**Source extract**:
+ + + +

Your parents for better or for worse are, your fucking parents, and deep down inside every single one of us wants to be accepted by them. Which, for most of us is like finding a needle in a universe sized haystack.

Will Smith pointed it out the best over a decade ago:


#forreal

This whole parents not getting their kids thing, it isn’t new. Ask your folks how their parents feel about them. Ask your grandparents how they feel about your parents. Your mind will be fucked. No matter how proud a parent is of their kid, they always saw life differently for them. Always.

This relationship is hard enough without adding one monumental thing to the equation. YOU being L,G,B,T,or Q. Your parents seriously did not envision that one. In fact most of them prayed that it would never happen. All of them? No. But most of them. Most of them would prefer straight kids. And a good amount would prefer that not because they are homophobes, but because they see the way the world treats the queer community. No parent wants to know that on top of every other problem their children could face in society, the cherry if you will on top of that “kick me sundae” is being LGBTQ.

+ + + +

**Required action 1**: In the passage about parents, list each letter given separately in the phrase that begins "YOU being."
The listing that follows has no connection to the passage about parents above.

+ + + +

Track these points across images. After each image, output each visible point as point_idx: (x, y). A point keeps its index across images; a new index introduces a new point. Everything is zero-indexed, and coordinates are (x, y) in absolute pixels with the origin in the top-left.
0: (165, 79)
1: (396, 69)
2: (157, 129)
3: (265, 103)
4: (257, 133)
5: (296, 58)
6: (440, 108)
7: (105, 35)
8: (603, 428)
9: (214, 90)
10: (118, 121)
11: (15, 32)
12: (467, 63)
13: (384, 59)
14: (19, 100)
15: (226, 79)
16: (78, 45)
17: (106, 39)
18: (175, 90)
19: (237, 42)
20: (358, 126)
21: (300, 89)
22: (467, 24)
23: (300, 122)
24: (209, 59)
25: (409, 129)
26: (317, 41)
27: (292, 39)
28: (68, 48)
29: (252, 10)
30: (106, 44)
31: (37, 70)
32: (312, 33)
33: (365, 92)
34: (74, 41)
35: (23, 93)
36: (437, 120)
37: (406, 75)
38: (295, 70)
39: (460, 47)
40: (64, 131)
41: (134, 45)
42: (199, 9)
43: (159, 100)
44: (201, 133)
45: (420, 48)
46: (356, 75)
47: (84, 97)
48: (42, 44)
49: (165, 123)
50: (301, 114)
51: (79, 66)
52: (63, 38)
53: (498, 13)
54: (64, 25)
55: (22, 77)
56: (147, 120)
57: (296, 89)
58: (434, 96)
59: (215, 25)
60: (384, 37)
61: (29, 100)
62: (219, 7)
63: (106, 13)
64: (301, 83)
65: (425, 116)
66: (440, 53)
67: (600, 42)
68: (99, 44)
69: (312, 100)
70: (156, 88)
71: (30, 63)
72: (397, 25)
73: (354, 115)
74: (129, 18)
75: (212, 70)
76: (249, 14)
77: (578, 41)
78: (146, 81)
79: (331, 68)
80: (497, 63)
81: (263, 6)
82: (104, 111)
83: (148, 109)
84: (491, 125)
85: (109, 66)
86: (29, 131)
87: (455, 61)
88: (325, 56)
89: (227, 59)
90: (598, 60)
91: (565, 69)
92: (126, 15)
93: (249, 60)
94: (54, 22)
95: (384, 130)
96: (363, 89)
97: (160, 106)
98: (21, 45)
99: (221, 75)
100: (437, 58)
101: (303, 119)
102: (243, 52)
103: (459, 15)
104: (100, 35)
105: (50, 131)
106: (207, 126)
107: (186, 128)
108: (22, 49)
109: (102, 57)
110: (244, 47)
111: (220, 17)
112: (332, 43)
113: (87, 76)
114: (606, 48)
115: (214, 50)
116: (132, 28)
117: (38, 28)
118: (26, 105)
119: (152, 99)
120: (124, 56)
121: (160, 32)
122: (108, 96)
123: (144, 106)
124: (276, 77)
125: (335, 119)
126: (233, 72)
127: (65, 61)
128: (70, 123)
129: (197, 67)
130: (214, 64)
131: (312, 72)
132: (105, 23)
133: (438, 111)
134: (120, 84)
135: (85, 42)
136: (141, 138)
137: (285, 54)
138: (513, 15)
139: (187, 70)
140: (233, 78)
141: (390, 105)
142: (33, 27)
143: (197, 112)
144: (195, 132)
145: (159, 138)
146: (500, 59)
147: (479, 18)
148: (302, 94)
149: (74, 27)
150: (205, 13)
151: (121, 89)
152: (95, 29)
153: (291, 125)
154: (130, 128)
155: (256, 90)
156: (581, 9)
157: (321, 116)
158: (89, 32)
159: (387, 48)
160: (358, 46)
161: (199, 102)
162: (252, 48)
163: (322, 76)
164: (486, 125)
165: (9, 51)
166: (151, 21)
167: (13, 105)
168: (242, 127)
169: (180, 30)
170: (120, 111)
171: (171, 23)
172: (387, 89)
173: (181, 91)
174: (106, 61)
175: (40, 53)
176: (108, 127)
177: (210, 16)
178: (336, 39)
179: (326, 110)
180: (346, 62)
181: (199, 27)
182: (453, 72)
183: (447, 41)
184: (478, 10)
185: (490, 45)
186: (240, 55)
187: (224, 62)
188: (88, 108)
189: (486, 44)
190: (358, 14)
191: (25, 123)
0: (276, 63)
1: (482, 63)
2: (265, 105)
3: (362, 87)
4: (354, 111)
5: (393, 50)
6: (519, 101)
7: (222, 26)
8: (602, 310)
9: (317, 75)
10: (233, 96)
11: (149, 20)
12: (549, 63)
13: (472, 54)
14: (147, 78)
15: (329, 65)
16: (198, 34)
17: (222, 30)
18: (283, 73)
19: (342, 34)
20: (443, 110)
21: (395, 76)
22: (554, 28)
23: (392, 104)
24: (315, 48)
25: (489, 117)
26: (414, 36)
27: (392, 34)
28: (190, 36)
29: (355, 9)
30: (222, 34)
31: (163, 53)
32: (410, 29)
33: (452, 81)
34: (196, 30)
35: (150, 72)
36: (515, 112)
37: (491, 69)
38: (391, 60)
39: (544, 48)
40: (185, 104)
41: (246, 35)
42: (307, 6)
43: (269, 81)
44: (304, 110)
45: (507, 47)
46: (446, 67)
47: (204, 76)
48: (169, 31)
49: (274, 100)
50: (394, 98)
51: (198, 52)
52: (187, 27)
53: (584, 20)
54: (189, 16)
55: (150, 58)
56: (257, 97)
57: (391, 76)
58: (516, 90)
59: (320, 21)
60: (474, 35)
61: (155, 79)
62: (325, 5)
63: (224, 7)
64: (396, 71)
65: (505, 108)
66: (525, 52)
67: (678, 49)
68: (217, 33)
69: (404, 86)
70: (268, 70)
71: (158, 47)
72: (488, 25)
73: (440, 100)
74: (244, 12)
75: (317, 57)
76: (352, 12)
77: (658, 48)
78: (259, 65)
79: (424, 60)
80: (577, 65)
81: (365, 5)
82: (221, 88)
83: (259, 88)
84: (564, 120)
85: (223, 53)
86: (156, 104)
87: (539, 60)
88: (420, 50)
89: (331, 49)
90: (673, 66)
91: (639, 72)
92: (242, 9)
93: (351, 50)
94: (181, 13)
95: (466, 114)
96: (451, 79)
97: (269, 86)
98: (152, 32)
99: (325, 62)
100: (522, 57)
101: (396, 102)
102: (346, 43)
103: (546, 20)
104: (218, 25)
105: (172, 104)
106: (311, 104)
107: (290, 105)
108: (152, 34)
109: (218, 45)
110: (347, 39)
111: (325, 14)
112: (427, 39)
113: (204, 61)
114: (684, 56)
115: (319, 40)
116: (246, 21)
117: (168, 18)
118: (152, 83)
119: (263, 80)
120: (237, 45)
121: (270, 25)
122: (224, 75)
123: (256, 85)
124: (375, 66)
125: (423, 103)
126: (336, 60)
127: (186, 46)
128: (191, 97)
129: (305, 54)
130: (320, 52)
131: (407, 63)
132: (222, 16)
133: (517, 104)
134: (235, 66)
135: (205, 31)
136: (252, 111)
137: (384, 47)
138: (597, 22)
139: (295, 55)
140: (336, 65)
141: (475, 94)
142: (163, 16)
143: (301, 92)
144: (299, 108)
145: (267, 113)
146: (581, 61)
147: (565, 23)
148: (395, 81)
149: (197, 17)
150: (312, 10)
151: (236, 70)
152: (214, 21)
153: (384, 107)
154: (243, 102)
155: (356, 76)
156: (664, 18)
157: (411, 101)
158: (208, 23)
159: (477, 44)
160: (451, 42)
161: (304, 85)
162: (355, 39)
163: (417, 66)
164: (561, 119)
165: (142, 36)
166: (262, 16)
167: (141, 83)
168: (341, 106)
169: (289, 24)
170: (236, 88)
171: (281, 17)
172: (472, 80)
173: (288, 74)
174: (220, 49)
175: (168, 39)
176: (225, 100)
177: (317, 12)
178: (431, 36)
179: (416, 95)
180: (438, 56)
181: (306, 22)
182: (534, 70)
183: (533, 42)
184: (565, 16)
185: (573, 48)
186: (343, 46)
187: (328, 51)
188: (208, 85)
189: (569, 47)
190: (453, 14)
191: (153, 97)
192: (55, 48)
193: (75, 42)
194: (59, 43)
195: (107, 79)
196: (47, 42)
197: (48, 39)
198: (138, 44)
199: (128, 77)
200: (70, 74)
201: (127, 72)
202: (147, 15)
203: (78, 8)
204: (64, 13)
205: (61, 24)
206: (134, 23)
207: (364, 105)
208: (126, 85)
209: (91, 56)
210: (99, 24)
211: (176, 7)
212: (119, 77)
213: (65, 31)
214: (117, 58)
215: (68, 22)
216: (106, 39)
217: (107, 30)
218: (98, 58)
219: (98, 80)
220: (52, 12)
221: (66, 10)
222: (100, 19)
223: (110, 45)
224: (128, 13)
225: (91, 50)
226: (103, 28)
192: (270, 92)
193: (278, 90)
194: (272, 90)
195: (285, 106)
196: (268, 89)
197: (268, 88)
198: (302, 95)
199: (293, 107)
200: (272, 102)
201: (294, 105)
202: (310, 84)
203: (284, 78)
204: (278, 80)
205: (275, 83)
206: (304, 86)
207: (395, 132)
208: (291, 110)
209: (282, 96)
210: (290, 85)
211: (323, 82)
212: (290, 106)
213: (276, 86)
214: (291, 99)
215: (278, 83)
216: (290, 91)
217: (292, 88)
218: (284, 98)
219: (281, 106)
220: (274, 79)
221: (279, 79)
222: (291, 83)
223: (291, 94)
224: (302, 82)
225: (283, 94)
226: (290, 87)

+ + + +

**Required action 2**: Duplicate the listing from its first line through the line holding "10: (118, 121)", with both of those lines included.

**Final answer 1**: L, G, B, T, Q

**Final answer 2**:
Track these points across images. After each image, output each visible point as point_idx: (x, y). A point keeps its index across images; a new index introduces a new point. Everything is zero-indexed, and coordinates are (x, y) in absolute pixels with the origin in the top-left.
0: (165, 79)
1: (396, 69)
2: (157, 129)
3: (265, 103)
4: (257, 133)
5: (296, 58)
6: (440, 108)
7: (105, 35)
8: (603, 428)
9: (214, 90)
10: (118, 121)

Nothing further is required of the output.